From the line containing "Перед тем как дарить открытку, закрутите" down to the final entry below, restate each line word for word.

Dataset records
▼
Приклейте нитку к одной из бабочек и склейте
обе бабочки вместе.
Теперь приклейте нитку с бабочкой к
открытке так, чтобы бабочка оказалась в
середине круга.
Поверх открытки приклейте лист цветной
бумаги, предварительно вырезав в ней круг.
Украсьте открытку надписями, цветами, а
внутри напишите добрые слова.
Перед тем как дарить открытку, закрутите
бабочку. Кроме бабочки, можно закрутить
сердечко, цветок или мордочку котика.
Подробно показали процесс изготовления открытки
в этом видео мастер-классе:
▲
Answer space
Перед тем как дарить открытку, закрутите
бабочку. Кроме бабочки, можно закрутить
сердечко, цветок или мордочку котика.
Подробно показали процесс изготовления открытки
в этом видео мастер-классе:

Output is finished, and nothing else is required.